Just friends and friends of friends and word of mouth.
xo – kb
Pretty cool setup for a play group. But how did you actually find the people to go with your setup? Were they all befriended parents before, or did you post online, or what?
Just word of mouth between friends.
xo – kb
That is exactly what I have been craving for – a community!! For my kids as well as for me. That is wonderful to see that you are doing such as great job providing such a cozy place and learning and fun environment for them.
I don’t have children, so I can’t even say I relate to this..but I think your playgroup sounds AWESOME..and Iwanttocome.
I also love your blog but have never commented. I love this idea of creating community. I’m just wondering – how do you go about finding people? Did you put an ad on Craigslist? Put up posters in your community? Or just knew people from church? Once I have my own kiddos, I’d love to do this also, but worry about how to go about inviting people. Thanks!
Just friends of friends, church folks, neighbors, etc.
xo- kb
Such an inspiring post! I’m thinking I might have to try this with the moms from my workout group! Not that you are busy or anything, so any chance you could share more about what you do during the music time? Our group is a bit younger, a bunch of 1 year olds, and I’m looking forward to these little ones growing up together over the next couple years before school.
It’s different each week and honestly I am so not musically inclined…so I couldn’t remember if I tried.
xo – kb
Katie, you are amazing. Has anyone told you that lately? I literally put out a personal ad in our local classifieds looking for other mommas and no one responded. It was humiliating (I mean, really, a personal ad?), but mostly I was sad for my daughter. I remember growing up with a huge group of friends that didn’t go to our school or church and my mom said they created a play group with the women from her Lamaze class she took with my older sister and it just kept growing as they kept popping out babies. How I long for such a sense of community! I told my husband I’m going to try again in a couple months. Why have a homey house (not nearly as large as yours) if we can’t fill it with friends? You have inspired me- it is worth it to not give up!

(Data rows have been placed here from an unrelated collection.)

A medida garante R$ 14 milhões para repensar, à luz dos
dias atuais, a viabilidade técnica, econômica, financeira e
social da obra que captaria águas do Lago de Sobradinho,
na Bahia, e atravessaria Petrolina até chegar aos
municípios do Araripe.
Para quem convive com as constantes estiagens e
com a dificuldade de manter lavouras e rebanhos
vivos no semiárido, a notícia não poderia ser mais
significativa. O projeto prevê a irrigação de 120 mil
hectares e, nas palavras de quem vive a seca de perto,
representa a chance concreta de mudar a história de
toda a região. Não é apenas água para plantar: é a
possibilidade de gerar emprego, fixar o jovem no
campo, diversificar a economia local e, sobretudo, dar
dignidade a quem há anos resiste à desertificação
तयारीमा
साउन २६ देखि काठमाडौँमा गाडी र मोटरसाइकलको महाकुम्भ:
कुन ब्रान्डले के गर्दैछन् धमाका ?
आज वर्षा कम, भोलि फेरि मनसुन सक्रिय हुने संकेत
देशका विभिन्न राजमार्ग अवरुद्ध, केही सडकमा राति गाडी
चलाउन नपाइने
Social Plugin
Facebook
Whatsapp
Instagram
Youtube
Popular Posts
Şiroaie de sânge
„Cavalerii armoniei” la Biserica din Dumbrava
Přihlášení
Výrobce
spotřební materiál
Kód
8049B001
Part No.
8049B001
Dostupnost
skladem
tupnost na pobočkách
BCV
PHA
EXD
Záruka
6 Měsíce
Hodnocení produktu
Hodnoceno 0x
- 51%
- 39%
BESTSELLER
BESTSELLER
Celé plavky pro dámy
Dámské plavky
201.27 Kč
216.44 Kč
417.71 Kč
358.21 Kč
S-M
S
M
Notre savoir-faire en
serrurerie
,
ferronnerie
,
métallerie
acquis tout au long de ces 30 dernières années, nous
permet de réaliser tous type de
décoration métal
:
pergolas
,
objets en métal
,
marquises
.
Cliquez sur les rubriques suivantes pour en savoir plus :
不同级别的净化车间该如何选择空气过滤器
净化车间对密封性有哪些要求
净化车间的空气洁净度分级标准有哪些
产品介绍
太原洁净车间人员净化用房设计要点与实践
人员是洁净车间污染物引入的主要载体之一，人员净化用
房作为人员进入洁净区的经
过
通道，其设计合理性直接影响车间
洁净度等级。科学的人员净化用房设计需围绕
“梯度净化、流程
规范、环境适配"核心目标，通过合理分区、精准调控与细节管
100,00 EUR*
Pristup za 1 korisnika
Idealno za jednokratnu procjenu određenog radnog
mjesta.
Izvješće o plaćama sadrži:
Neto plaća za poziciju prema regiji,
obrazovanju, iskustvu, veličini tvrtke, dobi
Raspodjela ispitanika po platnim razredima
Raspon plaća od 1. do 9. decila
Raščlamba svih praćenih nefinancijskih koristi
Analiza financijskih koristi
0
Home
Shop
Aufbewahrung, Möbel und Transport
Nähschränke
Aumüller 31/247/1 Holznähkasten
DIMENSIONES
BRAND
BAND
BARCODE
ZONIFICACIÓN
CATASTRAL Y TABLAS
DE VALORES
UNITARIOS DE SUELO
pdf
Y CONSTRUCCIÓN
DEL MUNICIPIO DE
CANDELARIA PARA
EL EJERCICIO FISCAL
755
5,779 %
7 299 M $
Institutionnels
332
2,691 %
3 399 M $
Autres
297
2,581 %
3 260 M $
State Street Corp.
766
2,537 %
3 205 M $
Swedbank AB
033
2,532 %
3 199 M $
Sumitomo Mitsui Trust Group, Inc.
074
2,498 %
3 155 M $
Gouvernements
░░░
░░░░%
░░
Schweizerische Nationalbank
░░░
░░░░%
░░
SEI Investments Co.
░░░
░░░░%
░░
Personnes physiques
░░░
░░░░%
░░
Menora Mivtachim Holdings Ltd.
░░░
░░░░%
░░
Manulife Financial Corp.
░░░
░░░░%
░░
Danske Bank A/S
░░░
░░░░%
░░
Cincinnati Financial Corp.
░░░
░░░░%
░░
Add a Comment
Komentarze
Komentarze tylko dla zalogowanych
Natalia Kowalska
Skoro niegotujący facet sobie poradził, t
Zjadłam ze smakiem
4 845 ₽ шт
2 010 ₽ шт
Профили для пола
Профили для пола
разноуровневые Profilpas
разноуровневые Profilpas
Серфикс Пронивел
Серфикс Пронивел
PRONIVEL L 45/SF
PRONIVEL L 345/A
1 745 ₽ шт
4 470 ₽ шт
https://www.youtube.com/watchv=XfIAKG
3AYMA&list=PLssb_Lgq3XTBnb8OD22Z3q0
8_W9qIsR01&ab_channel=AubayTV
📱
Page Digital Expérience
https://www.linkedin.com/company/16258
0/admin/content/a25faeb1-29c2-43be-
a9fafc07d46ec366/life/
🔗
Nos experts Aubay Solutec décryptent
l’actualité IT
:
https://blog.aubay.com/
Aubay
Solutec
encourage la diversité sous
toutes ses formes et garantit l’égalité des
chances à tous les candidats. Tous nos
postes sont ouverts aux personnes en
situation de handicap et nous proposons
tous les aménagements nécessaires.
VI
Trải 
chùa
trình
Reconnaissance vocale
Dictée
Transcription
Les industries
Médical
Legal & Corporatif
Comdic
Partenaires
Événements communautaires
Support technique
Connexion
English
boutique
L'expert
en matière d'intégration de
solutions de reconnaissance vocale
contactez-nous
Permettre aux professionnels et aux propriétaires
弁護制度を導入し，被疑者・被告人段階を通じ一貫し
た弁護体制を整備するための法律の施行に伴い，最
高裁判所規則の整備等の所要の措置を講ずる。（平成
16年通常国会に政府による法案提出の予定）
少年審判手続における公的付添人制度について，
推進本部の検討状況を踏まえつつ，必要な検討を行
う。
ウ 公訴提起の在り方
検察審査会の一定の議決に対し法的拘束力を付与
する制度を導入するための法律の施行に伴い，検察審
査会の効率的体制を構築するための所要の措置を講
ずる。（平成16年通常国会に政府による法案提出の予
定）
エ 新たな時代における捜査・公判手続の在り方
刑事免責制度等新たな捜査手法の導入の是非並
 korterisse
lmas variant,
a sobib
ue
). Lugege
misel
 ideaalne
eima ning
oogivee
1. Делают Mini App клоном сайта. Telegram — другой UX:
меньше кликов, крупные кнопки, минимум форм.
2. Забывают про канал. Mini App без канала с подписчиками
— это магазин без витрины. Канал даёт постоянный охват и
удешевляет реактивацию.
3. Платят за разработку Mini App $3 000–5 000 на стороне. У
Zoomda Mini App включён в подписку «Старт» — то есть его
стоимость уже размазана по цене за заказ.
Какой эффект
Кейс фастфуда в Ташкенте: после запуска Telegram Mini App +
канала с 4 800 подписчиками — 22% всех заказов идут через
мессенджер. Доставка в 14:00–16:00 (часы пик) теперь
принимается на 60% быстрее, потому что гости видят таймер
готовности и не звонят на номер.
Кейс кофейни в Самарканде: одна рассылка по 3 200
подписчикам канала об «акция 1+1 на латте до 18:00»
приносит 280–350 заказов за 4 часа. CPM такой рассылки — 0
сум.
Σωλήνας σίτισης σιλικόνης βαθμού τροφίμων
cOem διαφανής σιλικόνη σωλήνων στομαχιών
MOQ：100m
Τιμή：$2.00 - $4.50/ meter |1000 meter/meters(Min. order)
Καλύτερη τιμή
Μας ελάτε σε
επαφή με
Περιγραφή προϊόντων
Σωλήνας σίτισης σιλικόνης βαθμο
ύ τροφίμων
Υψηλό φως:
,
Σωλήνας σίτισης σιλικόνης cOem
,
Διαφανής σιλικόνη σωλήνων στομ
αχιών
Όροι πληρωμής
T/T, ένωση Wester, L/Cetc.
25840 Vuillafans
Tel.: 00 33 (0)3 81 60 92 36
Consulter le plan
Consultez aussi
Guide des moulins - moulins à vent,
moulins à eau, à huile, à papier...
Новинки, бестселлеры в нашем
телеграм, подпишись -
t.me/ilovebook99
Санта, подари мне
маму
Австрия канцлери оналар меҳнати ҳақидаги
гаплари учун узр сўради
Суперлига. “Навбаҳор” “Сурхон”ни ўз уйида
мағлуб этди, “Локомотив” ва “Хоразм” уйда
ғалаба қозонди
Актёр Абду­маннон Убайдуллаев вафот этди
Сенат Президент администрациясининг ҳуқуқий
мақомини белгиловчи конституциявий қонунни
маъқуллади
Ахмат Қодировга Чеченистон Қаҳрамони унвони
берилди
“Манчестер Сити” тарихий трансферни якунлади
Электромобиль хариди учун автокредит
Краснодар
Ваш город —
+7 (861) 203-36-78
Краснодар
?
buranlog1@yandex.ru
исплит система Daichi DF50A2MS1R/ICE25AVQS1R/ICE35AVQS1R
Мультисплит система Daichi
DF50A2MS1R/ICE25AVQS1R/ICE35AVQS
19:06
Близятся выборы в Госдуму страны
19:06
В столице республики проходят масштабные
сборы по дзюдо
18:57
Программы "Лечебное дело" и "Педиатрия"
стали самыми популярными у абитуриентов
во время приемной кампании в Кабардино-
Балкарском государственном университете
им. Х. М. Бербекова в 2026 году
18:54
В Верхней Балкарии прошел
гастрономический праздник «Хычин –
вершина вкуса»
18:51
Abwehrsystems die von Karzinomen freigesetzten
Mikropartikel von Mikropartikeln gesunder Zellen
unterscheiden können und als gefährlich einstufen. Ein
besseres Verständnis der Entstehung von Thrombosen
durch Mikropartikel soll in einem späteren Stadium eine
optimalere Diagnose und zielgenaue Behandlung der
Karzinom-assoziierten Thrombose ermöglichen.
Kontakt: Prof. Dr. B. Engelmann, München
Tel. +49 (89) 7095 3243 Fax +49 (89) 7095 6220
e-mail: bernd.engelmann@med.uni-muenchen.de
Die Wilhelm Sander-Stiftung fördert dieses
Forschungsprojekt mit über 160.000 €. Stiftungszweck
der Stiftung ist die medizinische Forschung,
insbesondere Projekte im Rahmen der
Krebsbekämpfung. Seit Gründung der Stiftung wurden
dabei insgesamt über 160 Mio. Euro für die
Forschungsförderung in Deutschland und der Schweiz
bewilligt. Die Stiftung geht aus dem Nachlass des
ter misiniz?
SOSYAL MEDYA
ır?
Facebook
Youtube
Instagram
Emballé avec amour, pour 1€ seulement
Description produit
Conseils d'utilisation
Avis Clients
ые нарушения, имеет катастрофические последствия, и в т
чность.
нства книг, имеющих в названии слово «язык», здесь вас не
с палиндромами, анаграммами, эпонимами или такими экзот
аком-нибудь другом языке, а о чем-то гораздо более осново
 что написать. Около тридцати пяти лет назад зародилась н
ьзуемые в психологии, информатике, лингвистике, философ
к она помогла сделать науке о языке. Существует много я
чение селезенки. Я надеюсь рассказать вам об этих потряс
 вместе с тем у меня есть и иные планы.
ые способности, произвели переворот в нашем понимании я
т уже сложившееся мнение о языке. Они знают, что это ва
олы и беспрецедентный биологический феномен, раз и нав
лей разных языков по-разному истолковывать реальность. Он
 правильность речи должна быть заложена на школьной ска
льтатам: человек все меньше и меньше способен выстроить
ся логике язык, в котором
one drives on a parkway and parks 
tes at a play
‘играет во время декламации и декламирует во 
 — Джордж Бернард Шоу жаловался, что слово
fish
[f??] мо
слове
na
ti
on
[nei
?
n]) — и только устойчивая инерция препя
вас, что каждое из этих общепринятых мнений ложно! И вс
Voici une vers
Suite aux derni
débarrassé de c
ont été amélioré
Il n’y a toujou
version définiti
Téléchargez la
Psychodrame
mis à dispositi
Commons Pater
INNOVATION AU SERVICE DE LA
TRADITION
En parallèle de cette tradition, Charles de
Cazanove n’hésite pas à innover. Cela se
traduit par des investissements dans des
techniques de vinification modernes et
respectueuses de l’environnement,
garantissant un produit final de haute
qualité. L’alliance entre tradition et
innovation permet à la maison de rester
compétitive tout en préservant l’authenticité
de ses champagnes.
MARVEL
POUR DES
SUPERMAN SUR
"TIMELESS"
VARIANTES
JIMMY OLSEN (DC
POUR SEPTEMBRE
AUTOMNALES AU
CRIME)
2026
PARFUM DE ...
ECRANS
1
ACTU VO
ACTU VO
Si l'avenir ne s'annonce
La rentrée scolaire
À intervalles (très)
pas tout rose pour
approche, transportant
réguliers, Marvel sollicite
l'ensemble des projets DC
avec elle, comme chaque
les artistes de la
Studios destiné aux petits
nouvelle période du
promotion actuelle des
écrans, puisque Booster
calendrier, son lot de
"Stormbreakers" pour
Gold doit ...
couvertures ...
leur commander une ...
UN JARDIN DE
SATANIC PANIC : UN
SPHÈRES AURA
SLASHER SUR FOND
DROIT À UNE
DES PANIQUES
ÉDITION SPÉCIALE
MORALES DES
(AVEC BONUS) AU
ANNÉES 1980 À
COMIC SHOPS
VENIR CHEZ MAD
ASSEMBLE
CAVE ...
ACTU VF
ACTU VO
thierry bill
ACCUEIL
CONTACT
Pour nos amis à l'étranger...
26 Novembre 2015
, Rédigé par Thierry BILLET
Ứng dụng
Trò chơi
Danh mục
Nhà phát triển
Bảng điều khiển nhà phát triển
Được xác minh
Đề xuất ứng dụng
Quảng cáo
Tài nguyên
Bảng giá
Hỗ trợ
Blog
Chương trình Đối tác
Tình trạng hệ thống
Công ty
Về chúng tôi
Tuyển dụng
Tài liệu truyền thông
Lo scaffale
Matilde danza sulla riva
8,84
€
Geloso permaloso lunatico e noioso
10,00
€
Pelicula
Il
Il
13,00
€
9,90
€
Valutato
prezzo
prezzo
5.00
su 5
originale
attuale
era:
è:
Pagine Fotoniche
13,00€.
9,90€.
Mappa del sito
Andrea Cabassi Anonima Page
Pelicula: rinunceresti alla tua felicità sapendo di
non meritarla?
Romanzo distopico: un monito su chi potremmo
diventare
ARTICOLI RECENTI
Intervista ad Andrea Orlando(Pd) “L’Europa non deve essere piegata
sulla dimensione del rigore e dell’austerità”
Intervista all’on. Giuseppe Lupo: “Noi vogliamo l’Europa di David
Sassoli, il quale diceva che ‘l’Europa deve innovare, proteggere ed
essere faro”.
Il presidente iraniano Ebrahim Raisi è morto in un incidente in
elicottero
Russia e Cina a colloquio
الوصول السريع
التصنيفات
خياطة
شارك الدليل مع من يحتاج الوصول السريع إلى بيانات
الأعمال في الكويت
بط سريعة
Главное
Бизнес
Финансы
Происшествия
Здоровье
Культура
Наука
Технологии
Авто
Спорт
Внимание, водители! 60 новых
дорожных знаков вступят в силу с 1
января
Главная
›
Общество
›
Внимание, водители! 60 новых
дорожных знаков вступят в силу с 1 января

And can I just tell you, my daughter is getting quite the big head these days. She noticed that you liked a couple pictures of her on Facebook and she said she’s all hot stuff now that such a celeb likes her pics
Don’t give up! We’ve had a week that only one other mom showed up. And we’ve had weeks where my mom runs outta props for the music bit…it’s all varied!
xo – kb
I joined a free site called meetup.com that somebody told me about. It has all kinds of groups (more than just mommy groups). Most of them charge a small fee (ours is $10 a year) to keep the subscription up. But it lets you post meetups (playdates), rsvp, sends reminders. It’s a great service! Especially when you move and have to find a new community.
Ditto everything you said, well done Katie!